The scene from Genesis tackles the question of science. The scene shows God and creation not in conflict, but in harmony.  The bush is on fire but not consumed.  So when God visits his creation, He does so in a non-competitive way.  God comes not to be measured by science, nor to reject the science of creation, but to elevate his creation.  The bush and the fire prefigure Pentecost, the end of our Easter journey, when the fearful apostles were elevated not destroyed by the ultimate fire of the Holy Spirit, and sent to go beyond their former limitations.

So your KU diploma will speak of this greater mystery that is accessed through a unified search for truth, and the integration of your faith with your reason.  I invite you into this full adventure of faith, then, and into your supernatural destiny that ironically is written if not on the cover, then at the heart of your KU education.  St. Lawrence exists to help guide this story that you are writing with your life, and the word that you alone will speak into the story of the world.

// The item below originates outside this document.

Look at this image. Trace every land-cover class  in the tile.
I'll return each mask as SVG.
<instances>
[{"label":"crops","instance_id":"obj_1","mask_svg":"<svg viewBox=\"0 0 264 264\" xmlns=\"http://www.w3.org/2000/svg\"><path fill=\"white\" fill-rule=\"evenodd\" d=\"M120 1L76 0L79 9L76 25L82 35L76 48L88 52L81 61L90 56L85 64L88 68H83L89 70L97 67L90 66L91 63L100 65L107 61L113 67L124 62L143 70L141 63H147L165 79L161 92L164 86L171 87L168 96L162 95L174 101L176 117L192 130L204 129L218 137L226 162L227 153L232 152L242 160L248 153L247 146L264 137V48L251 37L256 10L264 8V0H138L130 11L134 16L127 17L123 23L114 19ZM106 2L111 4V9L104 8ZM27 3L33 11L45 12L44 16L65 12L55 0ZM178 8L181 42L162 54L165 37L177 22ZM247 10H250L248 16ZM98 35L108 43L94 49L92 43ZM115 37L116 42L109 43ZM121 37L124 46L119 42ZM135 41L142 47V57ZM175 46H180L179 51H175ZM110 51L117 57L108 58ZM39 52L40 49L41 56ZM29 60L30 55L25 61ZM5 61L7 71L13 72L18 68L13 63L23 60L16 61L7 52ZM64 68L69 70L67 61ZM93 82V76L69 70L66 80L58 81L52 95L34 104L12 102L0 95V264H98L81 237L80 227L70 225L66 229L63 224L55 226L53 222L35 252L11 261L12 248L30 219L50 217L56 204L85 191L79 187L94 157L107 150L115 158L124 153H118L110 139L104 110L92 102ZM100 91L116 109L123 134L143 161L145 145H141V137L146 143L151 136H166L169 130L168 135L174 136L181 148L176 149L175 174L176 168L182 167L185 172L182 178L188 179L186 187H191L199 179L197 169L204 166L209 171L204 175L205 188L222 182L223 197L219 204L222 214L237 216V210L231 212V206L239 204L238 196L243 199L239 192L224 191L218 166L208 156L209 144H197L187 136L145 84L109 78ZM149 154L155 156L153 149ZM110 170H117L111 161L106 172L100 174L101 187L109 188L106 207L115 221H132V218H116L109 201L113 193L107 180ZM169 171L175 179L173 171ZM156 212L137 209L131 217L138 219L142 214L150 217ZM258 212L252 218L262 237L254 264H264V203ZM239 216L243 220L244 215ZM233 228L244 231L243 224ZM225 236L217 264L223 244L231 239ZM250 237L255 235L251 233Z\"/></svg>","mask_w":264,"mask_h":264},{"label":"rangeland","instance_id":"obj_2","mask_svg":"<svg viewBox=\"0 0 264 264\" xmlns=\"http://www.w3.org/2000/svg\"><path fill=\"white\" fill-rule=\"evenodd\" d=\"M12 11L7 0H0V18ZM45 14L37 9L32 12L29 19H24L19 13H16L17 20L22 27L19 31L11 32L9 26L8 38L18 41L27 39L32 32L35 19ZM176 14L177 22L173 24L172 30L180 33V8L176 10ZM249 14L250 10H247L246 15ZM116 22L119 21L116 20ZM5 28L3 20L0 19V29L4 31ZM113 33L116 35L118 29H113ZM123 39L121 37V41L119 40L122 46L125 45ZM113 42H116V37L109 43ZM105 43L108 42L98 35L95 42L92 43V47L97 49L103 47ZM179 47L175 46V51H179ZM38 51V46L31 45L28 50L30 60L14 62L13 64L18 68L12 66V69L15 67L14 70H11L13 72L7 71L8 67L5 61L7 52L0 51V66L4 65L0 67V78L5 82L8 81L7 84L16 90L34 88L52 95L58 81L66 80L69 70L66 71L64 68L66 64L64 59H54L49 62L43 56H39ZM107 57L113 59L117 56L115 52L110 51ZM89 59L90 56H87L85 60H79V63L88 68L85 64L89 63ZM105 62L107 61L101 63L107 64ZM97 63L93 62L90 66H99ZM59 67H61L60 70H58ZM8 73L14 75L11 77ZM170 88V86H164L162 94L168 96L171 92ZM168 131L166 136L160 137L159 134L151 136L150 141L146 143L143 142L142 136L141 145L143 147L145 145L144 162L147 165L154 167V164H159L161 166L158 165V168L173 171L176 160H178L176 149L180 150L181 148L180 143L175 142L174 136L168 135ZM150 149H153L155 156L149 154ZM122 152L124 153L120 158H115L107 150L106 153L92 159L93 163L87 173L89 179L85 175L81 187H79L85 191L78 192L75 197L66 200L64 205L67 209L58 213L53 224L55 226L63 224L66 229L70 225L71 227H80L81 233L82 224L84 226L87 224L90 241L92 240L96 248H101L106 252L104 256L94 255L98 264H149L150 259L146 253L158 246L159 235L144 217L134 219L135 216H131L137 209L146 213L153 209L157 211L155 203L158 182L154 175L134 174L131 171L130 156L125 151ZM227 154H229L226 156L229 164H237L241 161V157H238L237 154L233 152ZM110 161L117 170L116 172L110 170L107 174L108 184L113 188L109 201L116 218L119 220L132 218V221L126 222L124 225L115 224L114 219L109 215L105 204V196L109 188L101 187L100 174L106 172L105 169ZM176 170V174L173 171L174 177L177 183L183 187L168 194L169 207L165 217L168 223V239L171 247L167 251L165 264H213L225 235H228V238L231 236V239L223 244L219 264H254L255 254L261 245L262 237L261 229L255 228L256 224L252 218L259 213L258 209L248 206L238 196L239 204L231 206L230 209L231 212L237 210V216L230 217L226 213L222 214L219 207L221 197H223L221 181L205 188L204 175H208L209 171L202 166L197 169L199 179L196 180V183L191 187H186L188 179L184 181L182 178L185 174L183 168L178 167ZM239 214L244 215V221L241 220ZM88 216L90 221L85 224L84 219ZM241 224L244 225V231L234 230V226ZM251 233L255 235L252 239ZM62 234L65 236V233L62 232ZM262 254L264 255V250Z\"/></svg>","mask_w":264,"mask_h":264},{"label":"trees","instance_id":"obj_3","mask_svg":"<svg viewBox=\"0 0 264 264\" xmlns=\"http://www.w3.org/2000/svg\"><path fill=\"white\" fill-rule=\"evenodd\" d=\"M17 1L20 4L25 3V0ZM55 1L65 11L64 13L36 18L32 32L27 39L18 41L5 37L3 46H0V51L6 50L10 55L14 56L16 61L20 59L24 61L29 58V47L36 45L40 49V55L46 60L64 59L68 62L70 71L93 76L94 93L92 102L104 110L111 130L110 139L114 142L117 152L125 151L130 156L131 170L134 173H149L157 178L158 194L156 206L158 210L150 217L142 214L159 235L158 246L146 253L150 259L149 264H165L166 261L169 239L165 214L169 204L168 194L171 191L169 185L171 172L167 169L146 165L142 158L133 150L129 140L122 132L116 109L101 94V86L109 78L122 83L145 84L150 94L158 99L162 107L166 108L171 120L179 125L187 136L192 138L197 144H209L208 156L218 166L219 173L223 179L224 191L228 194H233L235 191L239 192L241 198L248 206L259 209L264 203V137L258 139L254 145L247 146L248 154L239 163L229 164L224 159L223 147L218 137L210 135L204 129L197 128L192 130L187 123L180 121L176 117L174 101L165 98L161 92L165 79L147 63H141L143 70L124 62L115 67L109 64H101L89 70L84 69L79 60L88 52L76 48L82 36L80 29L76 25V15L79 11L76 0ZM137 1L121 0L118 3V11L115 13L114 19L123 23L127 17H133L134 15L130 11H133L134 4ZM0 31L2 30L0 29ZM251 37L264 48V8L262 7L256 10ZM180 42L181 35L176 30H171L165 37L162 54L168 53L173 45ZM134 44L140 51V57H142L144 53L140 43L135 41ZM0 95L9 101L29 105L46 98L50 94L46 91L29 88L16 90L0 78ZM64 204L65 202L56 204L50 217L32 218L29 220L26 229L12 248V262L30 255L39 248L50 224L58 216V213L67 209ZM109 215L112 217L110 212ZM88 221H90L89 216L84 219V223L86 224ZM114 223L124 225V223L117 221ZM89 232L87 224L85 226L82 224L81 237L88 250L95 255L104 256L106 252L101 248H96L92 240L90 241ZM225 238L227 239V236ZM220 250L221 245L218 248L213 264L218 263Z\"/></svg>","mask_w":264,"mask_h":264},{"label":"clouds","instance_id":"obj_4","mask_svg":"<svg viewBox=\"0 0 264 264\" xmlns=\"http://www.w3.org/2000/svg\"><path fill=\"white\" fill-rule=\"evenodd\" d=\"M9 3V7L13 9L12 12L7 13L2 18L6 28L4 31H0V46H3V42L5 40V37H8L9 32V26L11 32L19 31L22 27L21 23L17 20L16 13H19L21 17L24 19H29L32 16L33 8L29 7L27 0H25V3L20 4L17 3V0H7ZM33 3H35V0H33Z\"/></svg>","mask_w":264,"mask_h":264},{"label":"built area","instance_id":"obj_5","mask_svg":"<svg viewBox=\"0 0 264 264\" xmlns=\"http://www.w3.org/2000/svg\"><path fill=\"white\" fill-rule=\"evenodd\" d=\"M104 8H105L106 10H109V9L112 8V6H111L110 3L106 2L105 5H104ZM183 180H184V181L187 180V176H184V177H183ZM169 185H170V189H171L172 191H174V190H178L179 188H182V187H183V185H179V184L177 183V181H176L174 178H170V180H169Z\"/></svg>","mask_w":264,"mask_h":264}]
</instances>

So finally, what is this word?  Our pivotal question this week is this - what word describes you?  I haven't made a complete wreck with my life, I hope you will agree, but I'm afraid that the word that best describes me is coward.  I'm scared of what it means to be on fire, and to allow God to call me beyond my control and limitations.  Yet I'm hopeful that 'coward' is not the final word I will write with my life.  I may not live as long as my grandpa Jake, but I'm grateful that I get one more year to write a new word.

What word describes you today?  If you are given another year to grow and bear fruit, and to be visited by the fire of the Holy Spirit, what word will describe you tomorrow?